=== Short task ===
Rewrite the listing from its first line through the line with "county / district: Santa Clara", replacing "collectors" with "collected by" and leaving everything else unchanged.

=== Data to process ===
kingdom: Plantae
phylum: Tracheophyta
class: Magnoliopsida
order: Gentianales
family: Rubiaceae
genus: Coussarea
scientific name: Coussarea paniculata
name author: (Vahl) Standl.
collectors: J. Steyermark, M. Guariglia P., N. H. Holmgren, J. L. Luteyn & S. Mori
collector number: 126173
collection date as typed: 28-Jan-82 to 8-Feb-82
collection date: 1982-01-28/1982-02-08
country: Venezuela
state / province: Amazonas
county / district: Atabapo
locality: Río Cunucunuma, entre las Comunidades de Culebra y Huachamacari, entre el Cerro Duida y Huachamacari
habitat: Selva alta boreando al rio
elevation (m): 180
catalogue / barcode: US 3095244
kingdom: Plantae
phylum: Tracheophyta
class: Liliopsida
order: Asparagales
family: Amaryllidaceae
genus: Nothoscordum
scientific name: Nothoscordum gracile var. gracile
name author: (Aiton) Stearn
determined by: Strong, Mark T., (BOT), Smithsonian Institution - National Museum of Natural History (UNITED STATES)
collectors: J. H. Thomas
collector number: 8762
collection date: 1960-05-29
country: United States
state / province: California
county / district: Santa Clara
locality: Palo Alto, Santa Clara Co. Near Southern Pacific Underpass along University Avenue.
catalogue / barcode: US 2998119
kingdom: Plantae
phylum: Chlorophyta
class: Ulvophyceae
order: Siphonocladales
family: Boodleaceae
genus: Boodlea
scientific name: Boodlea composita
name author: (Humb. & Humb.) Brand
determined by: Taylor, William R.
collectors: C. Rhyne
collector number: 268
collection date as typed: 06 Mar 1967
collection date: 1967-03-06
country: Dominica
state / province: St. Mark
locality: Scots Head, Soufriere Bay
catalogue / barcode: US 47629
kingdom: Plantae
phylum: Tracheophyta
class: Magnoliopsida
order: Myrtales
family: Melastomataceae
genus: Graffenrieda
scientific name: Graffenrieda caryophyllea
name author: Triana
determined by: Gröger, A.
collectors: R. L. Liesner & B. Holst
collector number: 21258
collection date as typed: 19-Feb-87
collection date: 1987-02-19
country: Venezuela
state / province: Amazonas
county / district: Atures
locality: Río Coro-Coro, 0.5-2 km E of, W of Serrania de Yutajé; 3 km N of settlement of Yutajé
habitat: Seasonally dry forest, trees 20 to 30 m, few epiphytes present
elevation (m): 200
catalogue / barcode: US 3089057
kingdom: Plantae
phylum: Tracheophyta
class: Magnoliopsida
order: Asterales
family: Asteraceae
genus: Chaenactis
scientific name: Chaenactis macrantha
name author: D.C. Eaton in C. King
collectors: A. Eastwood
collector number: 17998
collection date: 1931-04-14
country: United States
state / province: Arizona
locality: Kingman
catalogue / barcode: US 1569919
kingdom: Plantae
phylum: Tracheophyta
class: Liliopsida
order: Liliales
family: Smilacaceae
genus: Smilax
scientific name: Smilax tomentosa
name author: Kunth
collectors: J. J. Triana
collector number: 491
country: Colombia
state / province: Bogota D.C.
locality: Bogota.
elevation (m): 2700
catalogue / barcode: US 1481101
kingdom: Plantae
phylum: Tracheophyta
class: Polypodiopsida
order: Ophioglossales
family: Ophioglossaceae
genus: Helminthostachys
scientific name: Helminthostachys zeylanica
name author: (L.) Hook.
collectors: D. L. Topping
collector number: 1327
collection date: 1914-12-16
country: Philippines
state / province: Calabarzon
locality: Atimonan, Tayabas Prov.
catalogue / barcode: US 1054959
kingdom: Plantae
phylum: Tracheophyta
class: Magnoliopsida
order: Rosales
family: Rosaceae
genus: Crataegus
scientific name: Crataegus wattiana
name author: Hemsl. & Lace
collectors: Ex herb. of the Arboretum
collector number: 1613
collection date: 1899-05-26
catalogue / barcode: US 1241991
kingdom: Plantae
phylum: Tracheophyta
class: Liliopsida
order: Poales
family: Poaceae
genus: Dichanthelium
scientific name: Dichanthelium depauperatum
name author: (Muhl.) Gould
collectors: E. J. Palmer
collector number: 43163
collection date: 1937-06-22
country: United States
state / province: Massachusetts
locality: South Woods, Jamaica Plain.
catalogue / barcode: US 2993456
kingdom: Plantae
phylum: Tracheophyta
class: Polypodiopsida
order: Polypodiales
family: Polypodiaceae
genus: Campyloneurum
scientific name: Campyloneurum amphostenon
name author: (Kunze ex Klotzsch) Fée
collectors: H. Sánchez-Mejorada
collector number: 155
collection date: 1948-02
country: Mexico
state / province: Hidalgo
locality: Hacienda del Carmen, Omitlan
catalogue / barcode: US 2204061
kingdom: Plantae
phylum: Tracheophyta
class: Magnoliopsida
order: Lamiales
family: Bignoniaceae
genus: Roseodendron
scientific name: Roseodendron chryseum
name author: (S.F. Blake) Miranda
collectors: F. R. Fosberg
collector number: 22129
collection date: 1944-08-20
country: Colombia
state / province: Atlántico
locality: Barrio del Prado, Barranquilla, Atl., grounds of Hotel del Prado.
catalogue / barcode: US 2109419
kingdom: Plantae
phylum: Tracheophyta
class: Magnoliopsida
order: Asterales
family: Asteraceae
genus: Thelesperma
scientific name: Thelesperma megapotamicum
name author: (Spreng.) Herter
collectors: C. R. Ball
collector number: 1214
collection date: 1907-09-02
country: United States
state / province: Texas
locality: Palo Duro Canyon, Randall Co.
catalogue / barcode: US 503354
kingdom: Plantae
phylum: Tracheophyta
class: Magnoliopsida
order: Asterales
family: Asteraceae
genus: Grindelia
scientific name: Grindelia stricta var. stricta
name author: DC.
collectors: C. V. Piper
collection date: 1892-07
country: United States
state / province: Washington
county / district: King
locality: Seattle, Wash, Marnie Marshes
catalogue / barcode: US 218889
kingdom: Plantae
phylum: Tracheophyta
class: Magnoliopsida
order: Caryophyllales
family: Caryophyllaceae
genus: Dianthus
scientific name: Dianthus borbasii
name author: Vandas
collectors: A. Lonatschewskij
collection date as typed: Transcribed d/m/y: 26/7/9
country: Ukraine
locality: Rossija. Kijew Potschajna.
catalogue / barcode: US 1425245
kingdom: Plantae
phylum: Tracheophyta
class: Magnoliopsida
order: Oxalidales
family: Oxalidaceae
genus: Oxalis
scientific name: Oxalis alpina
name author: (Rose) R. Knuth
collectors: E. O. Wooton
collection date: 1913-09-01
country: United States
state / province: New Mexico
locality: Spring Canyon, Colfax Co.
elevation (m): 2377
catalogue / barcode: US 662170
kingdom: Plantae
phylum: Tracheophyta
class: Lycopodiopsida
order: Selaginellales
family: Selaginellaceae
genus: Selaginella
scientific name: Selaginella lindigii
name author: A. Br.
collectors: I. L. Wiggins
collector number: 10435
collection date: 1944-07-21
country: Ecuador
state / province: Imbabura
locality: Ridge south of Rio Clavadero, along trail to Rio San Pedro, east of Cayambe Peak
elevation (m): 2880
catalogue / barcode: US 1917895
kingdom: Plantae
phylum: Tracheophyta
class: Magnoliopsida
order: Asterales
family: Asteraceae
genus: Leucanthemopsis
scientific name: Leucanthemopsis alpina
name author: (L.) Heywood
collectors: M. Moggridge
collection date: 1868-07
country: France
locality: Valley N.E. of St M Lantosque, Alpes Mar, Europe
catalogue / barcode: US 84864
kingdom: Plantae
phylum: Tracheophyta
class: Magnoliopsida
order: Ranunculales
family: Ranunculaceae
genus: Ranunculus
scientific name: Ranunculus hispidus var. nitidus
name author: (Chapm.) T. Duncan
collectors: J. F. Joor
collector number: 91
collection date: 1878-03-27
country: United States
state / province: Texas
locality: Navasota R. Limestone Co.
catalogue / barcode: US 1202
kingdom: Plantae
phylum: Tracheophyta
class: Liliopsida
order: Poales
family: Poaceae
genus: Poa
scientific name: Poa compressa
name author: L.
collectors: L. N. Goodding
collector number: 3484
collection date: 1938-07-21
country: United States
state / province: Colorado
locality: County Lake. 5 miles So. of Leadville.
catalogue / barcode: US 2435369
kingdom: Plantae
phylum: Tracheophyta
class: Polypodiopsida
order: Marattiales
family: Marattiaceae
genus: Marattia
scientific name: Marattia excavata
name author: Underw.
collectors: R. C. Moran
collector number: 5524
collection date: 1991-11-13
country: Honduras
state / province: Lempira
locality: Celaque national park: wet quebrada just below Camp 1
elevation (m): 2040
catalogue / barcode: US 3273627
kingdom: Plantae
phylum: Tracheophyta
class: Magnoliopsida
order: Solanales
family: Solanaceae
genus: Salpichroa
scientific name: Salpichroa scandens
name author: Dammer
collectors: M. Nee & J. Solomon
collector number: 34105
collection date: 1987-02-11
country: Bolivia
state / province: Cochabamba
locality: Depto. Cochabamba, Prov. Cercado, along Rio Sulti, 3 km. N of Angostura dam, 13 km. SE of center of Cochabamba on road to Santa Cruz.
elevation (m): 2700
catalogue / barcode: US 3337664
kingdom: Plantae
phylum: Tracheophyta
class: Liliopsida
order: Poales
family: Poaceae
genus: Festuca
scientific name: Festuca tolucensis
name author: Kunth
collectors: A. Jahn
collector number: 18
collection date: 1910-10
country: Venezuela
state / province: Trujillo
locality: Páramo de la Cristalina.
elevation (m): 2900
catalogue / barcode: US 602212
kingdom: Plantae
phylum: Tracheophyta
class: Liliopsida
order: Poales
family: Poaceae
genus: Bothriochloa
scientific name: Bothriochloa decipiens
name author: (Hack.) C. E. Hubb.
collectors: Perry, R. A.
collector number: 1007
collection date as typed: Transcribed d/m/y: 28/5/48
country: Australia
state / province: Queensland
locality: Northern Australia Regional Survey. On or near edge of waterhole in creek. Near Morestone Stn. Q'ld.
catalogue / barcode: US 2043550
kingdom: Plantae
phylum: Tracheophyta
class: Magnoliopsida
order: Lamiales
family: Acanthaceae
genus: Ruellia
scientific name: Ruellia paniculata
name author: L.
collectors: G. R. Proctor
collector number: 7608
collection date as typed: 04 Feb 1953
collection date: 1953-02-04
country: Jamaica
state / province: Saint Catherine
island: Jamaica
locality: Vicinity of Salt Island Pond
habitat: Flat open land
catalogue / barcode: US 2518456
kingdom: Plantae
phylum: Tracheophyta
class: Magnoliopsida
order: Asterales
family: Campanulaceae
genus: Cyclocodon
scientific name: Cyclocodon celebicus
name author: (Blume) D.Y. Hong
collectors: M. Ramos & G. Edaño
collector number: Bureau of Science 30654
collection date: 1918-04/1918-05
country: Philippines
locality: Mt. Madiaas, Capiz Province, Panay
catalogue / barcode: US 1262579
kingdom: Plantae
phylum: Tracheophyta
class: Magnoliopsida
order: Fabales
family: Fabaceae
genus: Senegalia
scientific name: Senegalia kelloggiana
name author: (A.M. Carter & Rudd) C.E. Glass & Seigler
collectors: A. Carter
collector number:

=== Finished exercise ===
kingdom: Plantae
phylum: Tracheophyta
class: Magnoliopsida
order: Gentianales
family: Rubiaceae
genus: Coussarea
scientific name: Coussarea paniculata
name author: (Vahl) Standl.
collected by: J. Steyermark, M. Guariglia P., N. H. Holmgren, J. L. Luteyn & S. Mori
collector number: 126173
collection date as typed: 28-Jan-82 to 8-Feb-82
collection date: 1982-01-28/1982-02-08
country: Venezuela
state / province: Amazonas
county / district: Atabapo
locality: Río Cunucunuma, entre las Comunidades de Culebra y Huachamacari, entre el Cerro Duida y Huachamacari
habitat: Selva alta boreando al rio
elevation (m): 180
catalogue / barcode: US 3095244
kingdom: Plantae
phylum: Tracheophyta
class: Liliopsida
order: Asparagales
family: Amaryllidaceae
genus: Nothoscordum
scientific name: Nothoscordum gracile var. gracile
name author: (Aiton) Stearn
determined by: Strong, Mark T., (BOT), Smithsonian Institution - National Museum of Natural History (UNITED STATES)
collected by: J. H. Thomas
collector number: 8762
collection date: 1960-05-29
country: United States
state / province: California
county / district: Santa Clara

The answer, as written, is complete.